Montesinos Julve (1993:708) assinala que o montante e os componentes do resultado líquido das entidades sem fins lucrativos constitui um “…importante indicador para avaliar a

actuação da entidade e a sua eficiência e bem assim para permitir prever a sua capacidade de gerar fluxos de tesouraria.”. Por sua vez, Pina Martínez (1993) refere que a “…classificação dos custos por natureza é totalmente insuficiente para medir a economia, a eficácia e a eficiência das entidades públicas, uma vez que ela permite estabelecer a eficiência global da entidade mas não a dos serviços que presta.”47.

Segundo Carvalho et al. (1999:22), “…para qualquer estudo de eficiência económica

comparada ou simplesmente para avaliar a eficiência na gestão em termos de rentabilidade, os proveitos e custos próprios da actividade económica da entidade deveriam corrigir-se...”

com os efeitos das decisões da política económica “...a não ser que já estejam compensados

via financiamento.”.

Na NICSP 1, o termo RLE foi substituído por excedente ou défice líquido, o qual inclui o excedente ou défice das actividades ordinárias e das rubricas extraordinárias (§6). De acordo com este normativo, entende-se por excedente ou défice das actividades ordinárias “...a

quantia residual que fica após os custos provenientes das actividades ordinárias terem sido deduzidas do rédito provenientes de actividades ordinárias.”; e considera-se que as rubricas

extraordinárias são “…réditos e gastos que provêm de acontecimentos ou transacções

claramente distintos das actividades ordinárias das entidades, que não se espera que recorram com frequência e estejam fora do controlo da entidade.” (§6). O POCP e os planos

sectoriais públicos designam excedente ou défice das actividades ordinárias e das rubricas extraordinárias por resultados correntes e resultados extraordinários. Os primeiros resultam da diferença entre proveitos e custos correntes e, os segundos, da diferença entre proveitos e custos extraordinários.

Como tivemos oportunidade de verificar, o desempenho das entidades públicas não deve ser medido através do resultado líquido. Mas então que importância terá a sua determinação para a contabilidade pública?

De acordo com a perspectiva de Menoyo e González (in Vela Bargues, 1992), o resultado líquido no domínio da contabilidade pública pode ser visto segundo três abordagens distintas, a saber:

Perspectiva financeira - traduz a capacidade ou necessidade de endividamento e

viabilidade financeira;

Perspectiva económica - reflecte a variação no património resultante da actividade

corrente da entidade;

Perspectiva orçamental - evidencia o excedente/défice orçamental.
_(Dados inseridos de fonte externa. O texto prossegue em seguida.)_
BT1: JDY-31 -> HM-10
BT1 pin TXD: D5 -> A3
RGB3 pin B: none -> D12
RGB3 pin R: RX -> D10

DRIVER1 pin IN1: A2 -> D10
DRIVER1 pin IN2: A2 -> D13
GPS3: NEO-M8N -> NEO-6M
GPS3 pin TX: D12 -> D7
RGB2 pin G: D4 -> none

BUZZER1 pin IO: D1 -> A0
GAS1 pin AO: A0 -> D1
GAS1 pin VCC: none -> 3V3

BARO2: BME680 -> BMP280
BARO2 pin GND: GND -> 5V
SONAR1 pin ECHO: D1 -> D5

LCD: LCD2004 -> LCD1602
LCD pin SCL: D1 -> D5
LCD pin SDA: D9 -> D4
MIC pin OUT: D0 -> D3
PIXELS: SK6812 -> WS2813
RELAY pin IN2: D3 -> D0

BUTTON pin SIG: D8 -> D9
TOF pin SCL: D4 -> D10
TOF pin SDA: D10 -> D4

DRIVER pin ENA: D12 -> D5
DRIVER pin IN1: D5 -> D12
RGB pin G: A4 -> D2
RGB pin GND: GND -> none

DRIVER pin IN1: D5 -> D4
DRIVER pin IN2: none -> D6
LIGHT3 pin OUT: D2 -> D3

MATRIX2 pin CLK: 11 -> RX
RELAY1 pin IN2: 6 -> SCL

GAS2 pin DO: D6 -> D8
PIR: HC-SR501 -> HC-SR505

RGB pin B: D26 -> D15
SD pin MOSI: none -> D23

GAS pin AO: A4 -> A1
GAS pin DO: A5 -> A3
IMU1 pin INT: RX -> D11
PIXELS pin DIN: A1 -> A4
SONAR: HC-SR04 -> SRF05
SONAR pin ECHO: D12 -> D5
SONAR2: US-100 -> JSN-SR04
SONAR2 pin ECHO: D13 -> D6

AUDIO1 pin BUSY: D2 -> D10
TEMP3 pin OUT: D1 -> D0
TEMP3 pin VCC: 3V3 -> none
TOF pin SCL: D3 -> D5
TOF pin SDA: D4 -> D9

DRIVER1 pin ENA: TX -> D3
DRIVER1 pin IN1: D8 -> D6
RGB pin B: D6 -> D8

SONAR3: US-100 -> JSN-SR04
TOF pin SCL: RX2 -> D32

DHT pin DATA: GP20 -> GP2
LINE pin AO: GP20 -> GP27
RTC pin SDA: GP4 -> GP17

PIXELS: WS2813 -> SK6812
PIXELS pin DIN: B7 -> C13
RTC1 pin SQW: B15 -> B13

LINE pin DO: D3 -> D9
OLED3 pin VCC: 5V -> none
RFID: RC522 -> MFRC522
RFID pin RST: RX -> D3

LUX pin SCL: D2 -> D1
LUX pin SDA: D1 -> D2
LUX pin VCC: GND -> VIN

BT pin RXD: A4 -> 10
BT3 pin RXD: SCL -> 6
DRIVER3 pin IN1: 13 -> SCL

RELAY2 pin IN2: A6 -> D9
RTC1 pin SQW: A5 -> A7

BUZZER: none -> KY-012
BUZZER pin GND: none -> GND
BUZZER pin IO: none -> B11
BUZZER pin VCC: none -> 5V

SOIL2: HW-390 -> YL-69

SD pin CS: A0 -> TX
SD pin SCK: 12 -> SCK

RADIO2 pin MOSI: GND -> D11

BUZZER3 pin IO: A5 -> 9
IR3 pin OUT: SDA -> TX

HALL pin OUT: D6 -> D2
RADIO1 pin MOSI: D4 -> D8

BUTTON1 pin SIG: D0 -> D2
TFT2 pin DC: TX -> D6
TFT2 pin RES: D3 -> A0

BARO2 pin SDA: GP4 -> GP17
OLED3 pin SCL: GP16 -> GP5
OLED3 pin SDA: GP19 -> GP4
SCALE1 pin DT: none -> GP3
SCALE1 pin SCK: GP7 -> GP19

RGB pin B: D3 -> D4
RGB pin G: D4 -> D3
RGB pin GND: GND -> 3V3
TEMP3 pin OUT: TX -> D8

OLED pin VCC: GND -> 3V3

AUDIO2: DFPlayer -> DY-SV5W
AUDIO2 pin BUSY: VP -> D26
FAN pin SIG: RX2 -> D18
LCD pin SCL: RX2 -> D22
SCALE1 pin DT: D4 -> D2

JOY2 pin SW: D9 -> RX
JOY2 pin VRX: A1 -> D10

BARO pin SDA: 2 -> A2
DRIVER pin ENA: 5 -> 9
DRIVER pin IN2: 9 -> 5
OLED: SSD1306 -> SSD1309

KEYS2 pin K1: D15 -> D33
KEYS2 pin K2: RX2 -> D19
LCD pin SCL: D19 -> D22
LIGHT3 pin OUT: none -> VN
Para Anthony (in Benito López, 1995:148), o resultado líquido, entendido como a diferença entre proveitos e custos, permite medir se as entidades públicas “...viveram dentro das suas

capacidades.” e se os elementos aí considerados “…fornecem informação acerca de como se formou o resultado.”.

Em termos conclusivos, somos de opinião que a designação do elemento conceptual «resultado líquido» deve ser alterada para «resultado económico» de acordo com a perspectiva de Menoyo e González (in Vela Bargues, 1992).